Outline records
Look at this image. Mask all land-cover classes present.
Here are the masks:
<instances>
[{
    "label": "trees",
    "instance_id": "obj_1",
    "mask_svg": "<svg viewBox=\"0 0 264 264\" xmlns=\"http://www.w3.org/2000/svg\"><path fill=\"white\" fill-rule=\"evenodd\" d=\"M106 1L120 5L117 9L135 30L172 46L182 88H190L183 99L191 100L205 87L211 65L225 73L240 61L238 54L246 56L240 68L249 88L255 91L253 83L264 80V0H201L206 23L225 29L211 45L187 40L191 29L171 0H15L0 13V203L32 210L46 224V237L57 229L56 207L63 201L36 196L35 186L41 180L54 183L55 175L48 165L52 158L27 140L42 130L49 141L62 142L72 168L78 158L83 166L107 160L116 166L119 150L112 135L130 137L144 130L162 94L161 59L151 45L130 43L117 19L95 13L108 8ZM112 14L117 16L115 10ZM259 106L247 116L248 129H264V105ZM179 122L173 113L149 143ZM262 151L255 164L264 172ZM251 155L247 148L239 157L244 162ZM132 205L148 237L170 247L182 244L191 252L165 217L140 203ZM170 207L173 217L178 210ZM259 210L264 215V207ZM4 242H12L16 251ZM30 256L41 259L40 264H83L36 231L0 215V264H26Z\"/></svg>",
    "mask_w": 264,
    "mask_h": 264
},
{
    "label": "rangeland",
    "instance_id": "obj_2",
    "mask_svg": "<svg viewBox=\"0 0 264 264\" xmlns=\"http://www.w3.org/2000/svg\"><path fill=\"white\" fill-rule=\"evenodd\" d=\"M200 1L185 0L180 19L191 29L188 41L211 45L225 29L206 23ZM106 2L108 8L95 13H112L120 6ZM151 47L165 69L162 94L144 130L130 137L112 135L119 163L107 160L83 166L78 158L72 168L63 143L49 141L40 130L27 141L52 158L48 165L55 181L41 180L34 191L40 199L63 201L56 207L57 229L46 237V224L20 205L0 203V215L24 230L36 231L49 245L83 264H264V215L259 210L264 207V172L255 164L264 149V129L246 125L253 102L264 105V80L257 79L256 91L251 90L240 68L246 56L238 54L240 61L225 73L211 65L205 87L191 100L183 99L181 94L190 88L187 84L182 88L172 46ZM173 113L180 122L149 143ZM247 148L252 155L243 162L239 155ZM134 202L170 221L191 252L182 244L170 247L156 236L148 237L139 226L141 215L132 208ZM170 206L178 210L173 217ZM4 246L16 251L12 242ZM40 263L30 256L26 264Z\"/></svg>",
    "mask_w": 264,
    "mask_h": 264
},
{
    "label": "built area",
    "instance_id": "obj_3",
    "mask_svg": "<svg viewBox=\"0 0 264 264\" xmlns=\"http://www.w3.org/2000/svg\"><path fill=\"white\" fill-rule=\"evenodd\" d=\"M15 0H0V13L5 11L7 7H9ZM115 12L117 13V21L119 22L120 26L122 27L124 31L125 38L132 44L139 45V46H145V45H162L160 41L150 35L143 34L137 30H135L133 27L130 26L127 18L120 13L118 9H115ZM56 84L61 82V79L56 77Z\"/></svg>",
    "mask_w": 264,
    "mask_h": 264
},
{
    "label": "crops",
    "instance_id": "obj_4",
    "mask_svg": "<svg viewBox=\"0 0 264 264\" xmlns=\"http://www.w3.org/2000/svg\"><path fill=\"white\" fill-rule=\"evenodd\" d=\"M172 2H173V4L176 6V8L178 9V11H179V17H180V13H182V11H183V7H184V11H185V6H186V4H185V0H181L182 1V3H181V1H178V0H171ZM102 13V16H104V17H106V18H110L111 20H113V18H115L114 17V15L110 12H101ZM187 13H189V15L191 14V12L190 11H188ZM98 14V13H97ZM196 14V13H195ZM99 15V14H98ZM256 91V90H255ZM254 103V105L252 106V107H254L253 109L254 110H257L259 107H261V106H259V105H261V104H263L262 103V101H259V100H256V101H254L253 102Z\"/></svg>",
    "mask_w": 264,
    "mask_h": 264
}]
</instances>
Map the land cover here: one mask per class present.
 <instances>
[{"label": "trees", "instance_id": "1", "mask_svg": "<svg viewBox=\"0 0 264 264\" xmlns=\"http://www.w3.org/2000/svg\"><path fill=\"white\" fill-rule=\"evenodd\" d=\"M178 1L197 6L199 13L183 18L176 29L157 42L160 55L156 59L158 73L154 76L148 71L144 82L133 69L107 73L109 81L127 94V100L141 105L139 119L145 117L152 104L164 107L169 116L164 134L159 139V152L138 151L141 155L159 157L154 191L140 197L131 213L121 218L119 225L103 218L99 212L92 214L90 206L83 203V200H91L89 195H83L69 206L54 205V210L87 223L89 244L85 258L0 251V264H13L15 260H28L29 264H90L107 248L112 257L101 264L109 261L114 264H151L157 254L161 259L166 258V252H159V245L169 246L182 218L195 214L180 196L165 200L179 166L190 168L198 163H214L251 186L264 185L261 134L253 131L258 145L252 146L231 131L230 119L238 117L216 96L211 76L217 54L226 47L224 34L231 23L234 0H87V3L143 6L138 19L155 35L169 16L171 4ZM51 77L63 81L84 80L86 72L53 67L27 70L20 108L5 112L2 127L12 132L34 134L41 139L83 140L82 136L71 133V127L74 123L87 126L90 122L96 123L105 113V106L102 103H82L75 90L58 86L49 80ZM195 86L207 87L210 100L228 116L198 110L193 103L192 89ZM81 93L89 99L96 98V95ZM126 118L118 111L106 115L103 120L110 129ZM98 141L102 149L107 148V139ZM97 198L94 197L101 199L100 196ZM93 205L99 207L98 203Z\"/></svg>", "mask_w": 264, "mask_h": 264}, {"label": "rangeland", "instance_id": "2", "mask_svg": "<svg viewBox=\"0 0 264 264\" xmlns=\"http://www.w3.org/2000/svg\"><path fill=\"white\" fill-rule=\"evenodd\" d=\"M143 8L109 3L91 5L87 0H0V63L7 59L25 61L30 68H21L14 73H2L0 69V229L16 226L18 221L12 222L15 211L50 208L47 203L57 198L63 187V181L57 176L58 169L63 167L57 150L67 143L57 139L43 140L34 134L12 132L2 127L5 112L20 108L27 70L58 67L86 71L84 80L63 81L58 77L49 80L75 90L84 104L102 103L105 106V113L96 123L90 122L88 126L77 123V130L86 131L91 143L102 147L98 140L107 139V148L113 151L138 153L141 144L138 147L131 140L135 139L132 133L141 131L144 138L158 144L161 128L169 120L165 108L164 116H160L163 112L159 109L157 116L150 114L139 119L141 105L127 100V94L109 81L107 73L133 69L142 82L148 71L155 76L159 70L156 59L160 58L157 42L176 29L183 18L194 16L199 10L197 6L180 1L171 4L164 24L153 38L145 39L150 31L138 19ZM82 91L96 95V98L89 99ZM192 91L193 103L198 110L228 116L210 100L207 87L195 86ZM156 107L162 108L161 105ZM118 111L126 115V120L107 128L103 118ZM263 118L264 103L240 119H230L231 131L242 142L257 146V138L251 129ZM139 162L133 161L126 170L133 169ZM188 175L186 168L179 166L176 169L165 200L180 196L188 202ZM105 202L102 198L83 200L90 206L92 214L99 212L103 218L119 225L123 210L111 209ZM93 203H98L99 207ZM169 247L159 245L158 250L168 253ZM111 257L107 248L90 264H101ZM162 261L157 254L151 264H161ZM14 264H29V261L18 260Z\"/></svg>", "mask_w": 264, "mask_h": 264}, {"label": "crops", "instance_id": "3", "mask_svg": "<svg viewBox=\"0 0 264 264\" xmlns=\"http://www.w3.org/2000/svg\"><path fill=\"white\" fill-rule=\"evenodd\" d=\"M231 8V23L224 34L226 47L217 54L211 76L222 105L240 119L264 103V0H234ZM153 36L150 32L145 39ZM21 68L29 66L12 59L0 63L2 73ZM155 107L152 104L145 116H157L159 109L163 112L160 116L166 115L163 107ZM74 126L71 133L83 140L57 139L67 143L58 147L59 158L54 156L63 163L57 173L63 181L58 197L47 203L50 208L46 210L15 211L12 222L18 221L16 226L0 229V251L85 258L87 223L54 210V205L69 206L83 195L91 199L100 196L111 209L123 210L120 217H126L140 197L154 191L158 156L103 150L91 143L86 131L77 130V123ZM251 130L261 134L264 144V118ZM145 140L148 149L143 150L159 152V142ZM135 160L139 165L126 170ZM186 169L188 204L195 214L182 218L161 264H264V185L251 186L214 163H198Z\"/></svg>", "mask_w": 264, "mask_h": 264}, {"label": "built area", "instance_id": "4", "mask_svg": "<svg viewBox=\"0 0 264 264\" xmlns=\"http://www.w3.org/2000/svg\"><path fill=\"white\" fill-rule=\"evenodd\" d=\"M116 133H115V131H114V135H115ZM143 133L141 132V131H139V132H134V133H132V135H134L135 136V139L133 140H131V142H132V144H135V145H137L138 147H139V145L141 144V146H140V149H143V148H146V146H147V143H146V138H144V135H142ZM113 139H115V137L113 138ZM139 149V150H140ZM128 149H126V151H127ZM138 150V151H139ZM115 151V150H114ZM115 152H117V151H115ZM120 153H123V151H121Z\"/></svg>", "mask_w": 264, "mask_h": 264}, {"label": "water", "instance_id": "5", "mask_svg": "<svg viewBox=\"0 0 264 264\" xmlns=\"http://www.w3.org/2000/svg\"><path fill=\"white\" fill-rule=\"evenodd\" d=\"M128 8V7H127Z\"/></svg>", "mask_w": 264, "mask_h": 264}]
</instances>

▸ The task
List every line of the records above that contains the string "present", treating case as significant.

▸ Solved exercise
Look at this image. Mask all land-cover classes present.
Map the land cover here: one mask per class present.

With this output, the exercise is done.